Leurs voix s'effacent et disparaissent tel un mauvais souvenir lorsque j'atteins la porte de ma chambre. L'obscurité m'accueille, l'obscurité m'aveugle tandis que je cherche et cherche l'interrupteur, tire les rideaux, ouvre les fenêtres, me tourne et l'observe. Toujours aussi bien rangée, toujours aussi bien organisée ; on pourrait se noyer dans le classement parfait des vêtements siégeant dans l'armoire, des nombreux livres que je n'ai jamais lu occupant mes étagères, des stylos et des feuilles, tout ce qui touche plus ou moins à ma scolarité mouvementée. Mon ordi est là, également, posé tout près du grand piano à queue blanc que je déteste profondément. Combien d'heures ais-je perdu, à cause de ce monstre noire et blanc ? Combien d'heures d'enfance que j'aurais facilement pu remplacer par des jeux, par l'activité si insouciante qu'est l'amitié ?
 
Malheureusement, ce piano n'est pas la seule chose que je méprise dans cette nouvelle chambre. Rien ne va, ici : tout est trop grand, trop blanc, trop propre, trop rangé. Il n'y a pas de flamme, aucune photo, aucun objet personnel mis à part mes vêtements et mes livres, aucun signe que quelqu'un pourrait y habiter, dans cette pièce qu'on pourrait croire tout droite sortie d'un magazine, une vulgaire photo d'un cauchemar déguisé en rêve qu'on tenterait de nous vendre posément.
 
 Où sont passées ces partitions que j'avais jeté, hier soir vers minuit, après trois heures de répétition ?
Où sont passés ces draps d'un violet dégoûtant qui m'ont pourtant si bien étreinte, cette nuit ?

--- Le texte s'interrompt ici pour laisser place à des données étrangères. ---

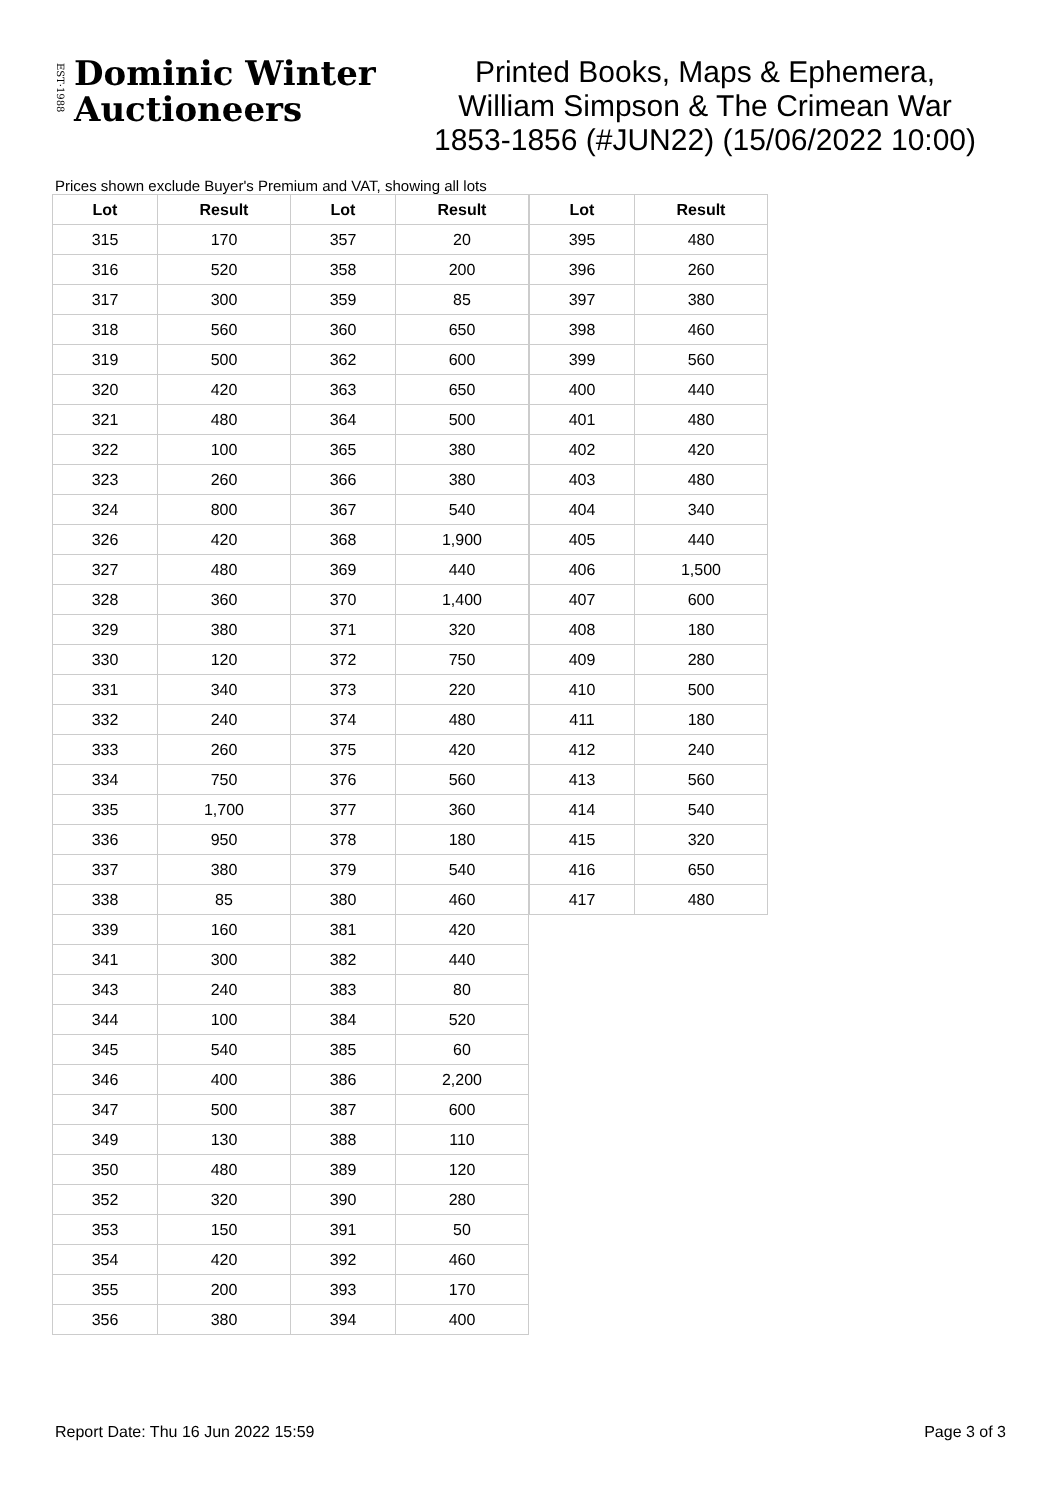EST·1988
Dominic Winter
Auctioneers
Printed Books, Maps & Ephemera, William Simpson & The Crimean War 1853-1856 (#JUN22) (15/06/2022 10:00)
Prices shown exclude Buyer's Premium and VAT, showing all lots
| Lot | Result | Lot | Result |
| --- | --- | --- | --- |
| 315 | 170 | 357 | 20 |
| 316 | 520 | 358 | 200 |
| 317 | 300 | 359 | 85 |
| 318 | 560 | 360 | 650 |
| 319 | 500 | 362 | 600 |
| 320 | 420 | 363 | 650 |
| 321 | 480 | 364 | 500 |
| 322 | 100 | 365 | 380 |
| 323 | 260 | 366 | 380 |
| 324 | 800 | 367 | 540 |
| 326 | 420 | 368 | 1,900 |
| 327 | 480 | 369 | 440 |
| 328 | 360 | 370 | 1,400 |
| 329 | 380 | 371 | 320 |
| 330 | 120 | 372 | 750 |
| 331 | 340 | 373 | 220 |
| 332 | 240 | 374 | 480 |
| 333 | 260 | 375 | 420 |
| 334 | 750 | 376 | 560 |
| 335 | 1,700 | 377 | 360 |
| 336 | 950 | 378 | 180 |
| 337 | 380 | 379 | 540 |
| 338 | 85 | 380 | 460 |
| 339 | 160 | 381 | 420 |
| 341 | 300 | 382 | 440 |
| 343 | 240 | 383 | 80 |
| 344 | 100 | 384 | 520 |
| 345 | 540 | 385 | 60 |
| 346 | 400 | 386 | 2,200 |
| 347 | 500 | 387 | 600 |
| 349 | 130 | 388 | 110 |
| 350 | 480 | 389 | 120 |
| 352 | 320 | 390 | 280 |
| 353 | 150 | 391 | 50 |
| 354 | 420 | 392 | 460 |
| 355 | 200 | 393 | 170 |
| 356 | 380 | 394 | 400 |
| Lot | Result |
| --- | --- |
| 395 | 480 |
| 396 | 260 |
| 397 | 380 |
| 398 | 460 |
| 399 | 560 |
| 400 | 440 |
| 401 | 480 |
| 402 | 420 |
| 403 | 480 |
| 404 | 340 |
| 405 | 440 |
| 406 | 1,500 |
| 407 | 600 |
| 408 | 180 |
| 409 | 280 |
| 410 | 500 |
| 411 | 180 |
| 412 | 240 |
| 413 | 560 |
| 414 | 540 |
| 415 | 320 |
| 416 | 650 |
| 417 | 480 |
Report Date: Thu 16 Jun 2022 15:59 Page 3 of 3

Qui sont ces fées, ces êtres magiques, toujours infatigables, en perpétuel mouvement, qui changent et changent mon décor ?
 
« La propreté et l'organisation sont la clé d'une réussite professionnelle », m'avait expliqué ma mère, un jour, un matin, en buvant sa tasse de café, sans jamais me regarder, m'ignorant superbement. « Mon enfant ne peut se permettre d'avoir une chambre ou des effets personnels sales, voyons ! s'était-elle exaspérée lorsque j'avais insisté et continué à protéger mon envie d'interdire l'accès à ma chambre aux servants. Imagine donc ce qu'on pourrait croire de moi, ce qu'on dira dans mon dos ! Les rumeurs atroces qui se mettront à circuler. Je suis Layla Heartfilia ; je ne peux avoir un voyou muet pour fille. »
           
Un voyou muet...
 
 Je suis la honte de ma mère, songeais-je en m'allongeant sur le matelas trop moelleux de mon lit. Je suis sa honte, son erreur, une tache dans sa merveilleuse carrière, dans sa vie si parfaite. Je suis la fille qui n'est pas même pas fichue d'avoir une voix et qui est incapable de représenter sa mère ; je suis une catastrophe en danse, au piano, au dessin, en écriture. Mes notes sont tout justes moyennes. Je n'ai pas sa grâce, pas sa beauté, pas son intelligence ou sa confiance imperturbable. Je suis gauche, maladroite, mes cheveux d'un blond terne et mes prunelles sont mornes, vides d'intérêt et j'hésite, j'hésite, j'hésite tout le temps. Et par-dessus le marché, comme si la liste de mes défauts était minime, je suis timide, incapable de prendre la parole devant un groupe de personnes sans devenir violette.
 
Elle aurait tant voulu avoir une fille normale.
 
Jamais elle ne le dirait ouvertement parce qu'elle est trop fière pour admettre une faiblesse, mais je le vois, je le vois danser dans ses prunelles, ce désir caché, ce désir inadmissible et honteux et pourtant bel et bien là. C'est pour cela qu'elle ne m'appelle pas et ne cherche pas à me présenter à ses nouvelles amies. C'est pour cela que je me trouve ici, que je m'enferme dans une chambre à chaque fois que je rentre de l'école, pour cela que je tente de disparaître, m'effacer de sa vue et de ses pensées pendant au moins quelques malheureuses petites heures.
 
Et pourtant, ce n'est pas de ma faute, me dis-je soudainement, un sentiment de colère et de frustration m'envahissant. Ce n'est pas de ma faute, si je ne suis née ainsi. Pas de ma faute, si mon père est parti. Pas de ma faute si je ne sais rien faire et que je finis toujours par tout gâcher, pas de ma faute, pas de ma faute.
 
Alors qui, j'aimerais bien savoir qui en a décidé autrement ?
 
 
 
Je vois les cheveux bleus de Levy se détacher de la foule tandis que ma limousine entre dans l'enceinte du lycée et se met en file avec trois autres.
 
Elle fixe intensément ses mains recouvertes de mitaines rouges et tremble, se recroqueville, son corps déjà petit se faisant tout d'un coup minuscule. Je vois ses lèvres remuer, ses joues roussir et rougir de plus belle, ses pieds s'agiter et frapper doucement la neige empilée. Elle hoche la tête deux fois, fronce les sourcils, lève ses prunelles brunes et fixe ardemment le garçon qui se tient devant elle, grand, tellement grand. Un léger sourire trouve son chemin sur les lèvres de ce dernier tandis qu'il lui tapote légèrement la tête et qu'il finit par s'en aller, la laissant plantée là, complétement démunie, aussi rouge que le tissu qui recouvre ses doigts.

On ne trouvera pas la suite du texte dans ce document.